We’re getting festive
here with some special peeps and today we get
Christmassy with Catherine Kullmann
Hello Catherine
Please
tell us a little about you and if you are a reader, Blogger or author.
Hi Pauline and thanks
for inviting me along. I am all three. I have been an avid reader all my life
and always enjoyed writing, both at school and later in my career. I started
writing fiction about seven years ago and now have published two novels set in
the extended Regency Era—the Murmur of Masks and Perception & Illusion,
both which have received a Chill with a Book Award. I love the research that
goes with writing historical fiction and blog about historical facts and trivia
relating to the Regency in My Scrap Album on
What is
your favourite Christmas memory?
I can’t really pick
one out.
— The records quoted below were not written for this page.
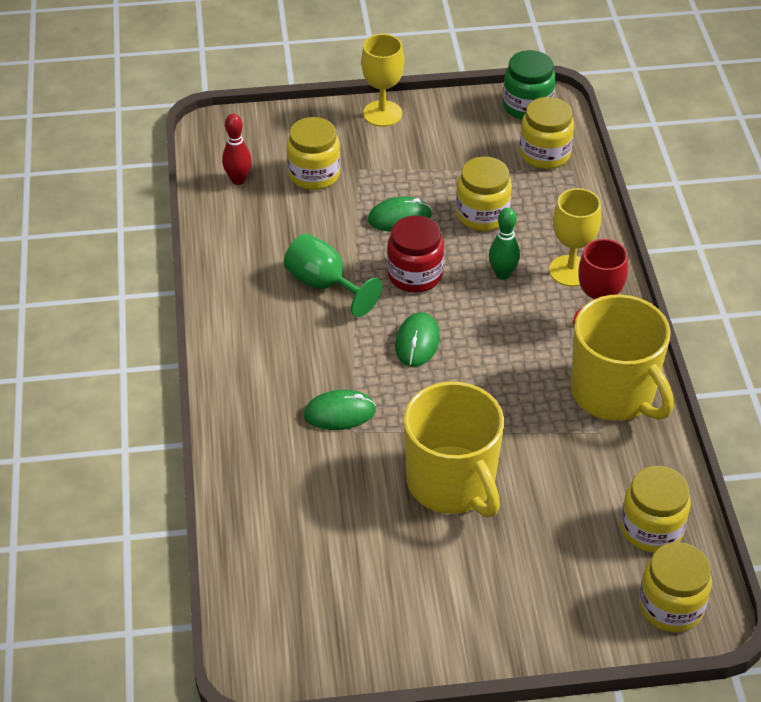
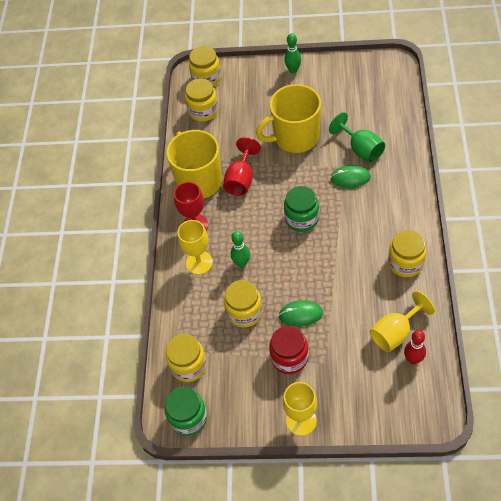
camera: 165 degrees left, 10 degrees up
green goblet [284,233,382,317] -> green goblet moved to [329,112,385,163]
yellow jar [287,117,341,190] -> yellow jar moved to [388,230,427,277]
red jar [387,215,444,292] -> red jar moved to [269,326,308,374]
green mouse [395,312,440,367] -> green jar [284,186,319,232]
yellow mug [404,381,504,517] -> yellow mug turned 90 degrees counterclockwise [256,84,321,153]
none -> red goblet [223,137,261,196]
none -> green bowling pin [284,33,301,73]
none -> yellow goblet [370,291,435,352]

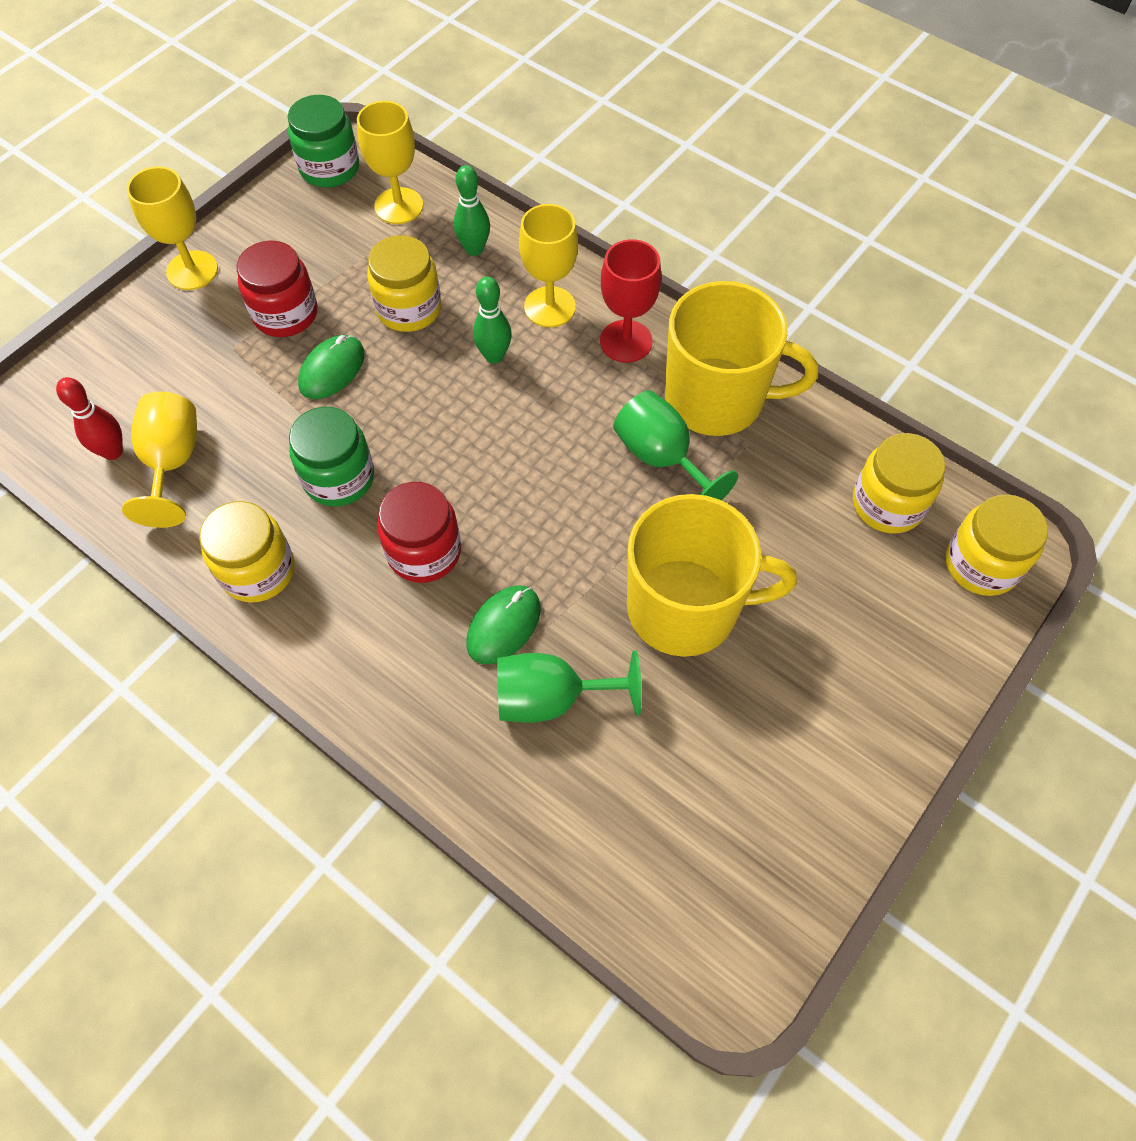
camera: 120 degrees right, 5 degrees up
yellow jar [165,334,207,382] -> yellow goblet [357,101,423,224]
red goblet [223,137,261,196] -> green goblet [613,390,738,500]
yellow mug [256,84,321,153] -> yellow mug turned 75 degrees clockwise [627,494,797,657]
green bowling pin [284,33,301,73] -> green bowling pin moved to [454,165,490,256]
green jar [284,186,319,232] -> green jar moved to [289,407,374,507]
none -> red jar [377,482,461,583]

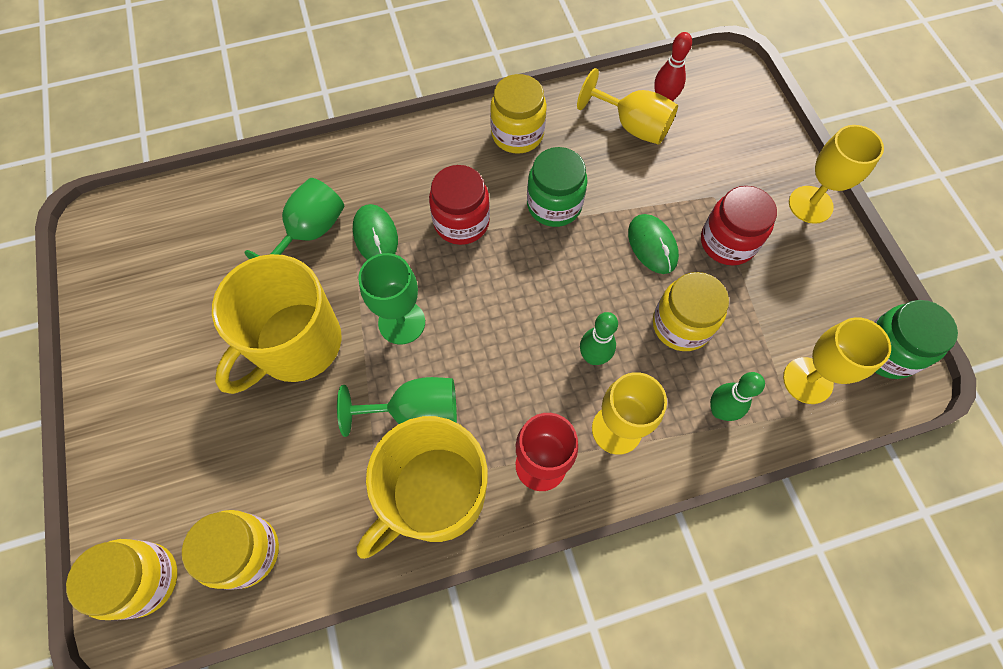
camera: 125 degrees right, 5 degrees up
none -> green goblet [358,253,425,344]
To me, Christmas is first and foremost the commemoration of Christ’s
birth marked by a combination of family togetherness, sacred music and
contemplation, excitement and anticipation and family traditions, small and
large, Ours are a mix of Irish and German—we have a German Christmas Eve with
German carols during present giving followed by a special dinner and an Irish
Christmas Day, where Mass is followed by Christmas Dinner.
What is
your favourite Christmas food?
It has to be the
traditional Christmas Dinner that I have eaten every year of my life, first
prepared by my mother and later by me according to her recipes. Turkey with
herbed bread stuffing, boiled ham, bread sauce, roast potatoes, braised
chicory, carrots and peas. We eat it twice, once on Christmas Day when the
turkey is hot and again on St Stephen’s Day (26 December) when the turkey is
cold. And every year, as my mother before me, I sigh on that second day and say
‘It always tastes better on Stephen’s Day’. I think it is because this marks
the end of my Christmas responsibilities. Now, of course, with an adult family,
everyone pitches in but in the past, when I was working fulltime and had a
younger family, Christmas was heavy enough going.
What is
your favourite Christmas song?
Adeste Fideles (O
Come All Ye Faithful) sung in Latin as it was in my childhood. I love the way
the congregation will instinctively build a crescendo on the threefold
repetition of ‘Venite adoremus’ (O come, let us adore him) at the end of each
verse, starting almost at a whisper and only going full throttle on ‘Dominum’
(Christ the Lord).
What is
your favourite Christmas photo? Please tell us why
I have chosen this
photo of last year’s Christmas Pudding with a dish of brandy sauce—again, a
traditional part of our Irish Christmas. This recipe comes from my mother’s
family so it links me with my sister, cousins and their families as well. This
is a link to a blog I wrote about it last year that includes the recipe. https://catherinekullmann.weebly.com/my-scrap-album/christmas-or-plum-pudding
You can also find
Catherine at all of these…
Thank you.
1 comment:
Thank you for hosting me, Pauline. I'm starting to feel really christmassy now. The tree is bought but not put up, presents are bought but not all wrapped, the menus finalised and I plan to start the grocery shopping today. The turkey is ordered and we'll collect it from our local butcher on Christmas Eve. There will be a couple of hours of very organised chaos as we do all the prepping and then we'll relax into Christmas.
Wishing you and all your readers a very happy Christmas.